▶ EXPLORE THE MATERIAL:
a) Decide whether each statement agrees with the article on Canadian cull cattle below, answering yes or no and quoting the deciding words: (i) the border had been fully closed for 11 weeks before the Aug. 8 announcement; (ii) Gordon Scarlett has bought only a few animals since the border closed; (iii) 9,843 bulls were exported to the U.S. for slaughter in 2002.
b) Carry the article on Canadian cull cattle below forward with the next few paragraphs, picking up after its final sentence.

▶ TEXT BLOCK:
'''

When the United States and Mexico announced Aug. 8 they were opening their borders to boneless meat from animals younger than 30 months, cattle producers across the country breathed a collective sigh of relief. After 11 weeks of total border closure, some beef could now flow out of Canada.

Left unsaid was what to do with the hundreds of thousands of Canadian cull cows that are slaughtered each year in Canada or the U.S.

“We have a major problem here in Western Canada with our cull cows and bulls,” said Gordon Scarlett, a Sexsmith, Alta., feedlot operator. Until the border closed, he had specialized in buying cull cattle from the auction markets, fattening them and reselling them to American packing plants.

Since the border closed, he has not bought a single animal.

Traditionally each fall cattle producers take a close look at their herds and ship cows and bulls that they feel are too old, too mean, too crippled or will no longer produce good calves.

In 2002, 497,002 cows and 9,843 bulls were slaughtered in Canada. An additional 305,588 cows and bulls were exported to the U.S. for slaughter, up 33 percent from the year before.

'''

▶ ENTRIES SHOWN:
'''

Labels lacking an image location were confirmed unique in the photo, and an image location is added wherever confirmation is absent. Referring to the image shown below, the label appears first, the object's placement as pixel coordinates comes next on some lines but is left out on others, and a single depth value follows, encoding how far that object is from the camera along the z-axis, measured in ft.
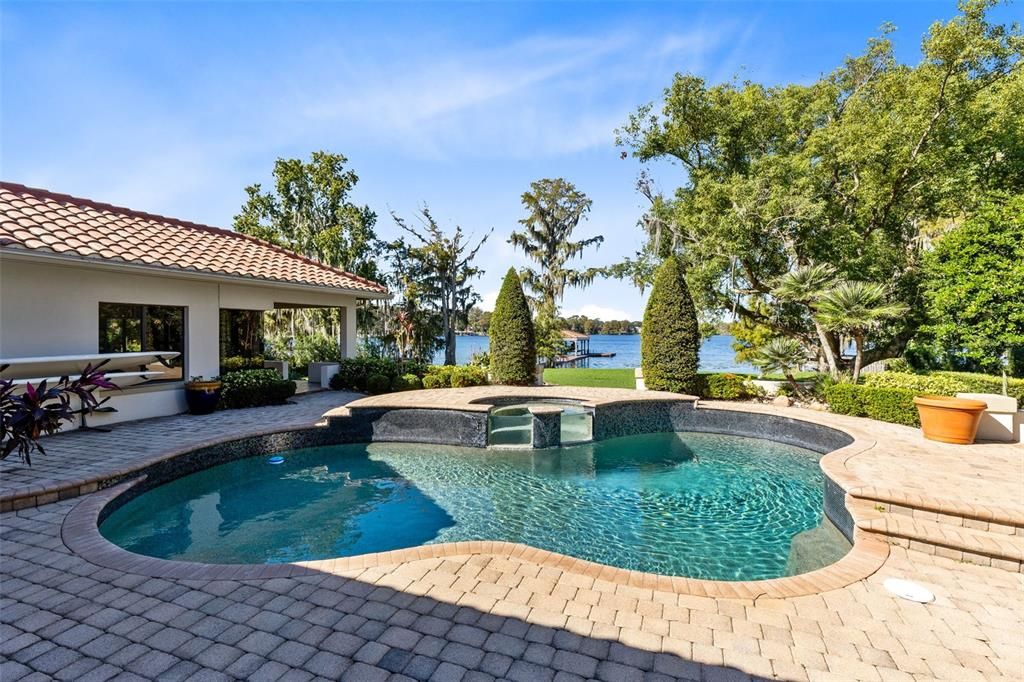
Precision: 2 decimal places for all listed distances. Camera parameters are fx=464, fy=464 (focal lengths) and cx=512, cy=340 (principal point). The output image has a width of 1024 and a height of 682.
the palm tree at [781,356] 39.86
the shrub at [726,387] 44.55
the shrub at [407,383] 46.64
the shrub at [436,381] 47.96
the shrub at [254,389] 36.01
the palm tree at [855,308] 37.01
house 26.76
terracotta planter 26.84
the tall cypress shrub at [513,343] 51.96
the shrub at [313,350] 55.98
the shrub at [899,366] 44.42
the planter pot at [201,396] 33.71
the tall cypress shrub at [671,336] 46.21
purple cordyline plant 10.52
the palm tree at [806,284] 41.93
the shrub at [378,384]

'''

▶ TASK-BY-TASK ANSWERS:
a)
(i) Yes: "After 11 weeks of total border closure, some beef could now flow out of Canada."
(ii) No: "Since the border closed, he has not bought a single animal."
(iii) No: "In 2002, 497,002 cows and 9,843 bulls were slaughtered in Canada."

b)
Before the border closed, Nilsson’s XL Beef plant in Moose Jaw, Sask., slaughtered 800 cows a day. About 40 percent of that plant’s production was exported to the U.S. The plant is now killing about 400 head a day.

No market

Even at capacity there is no market for the meat from cull cows, said Nilsson. With fat cattle selling for rock bottom prices, consumers would rather buy meat from a young steer or heifer.

Nilsson said there have been discussions within government and industry about building a slaughter plant dedicated to killing cows. Even if construction started immediately, it wouldn’t be operating for at least a year and export rules can change a lot during that time.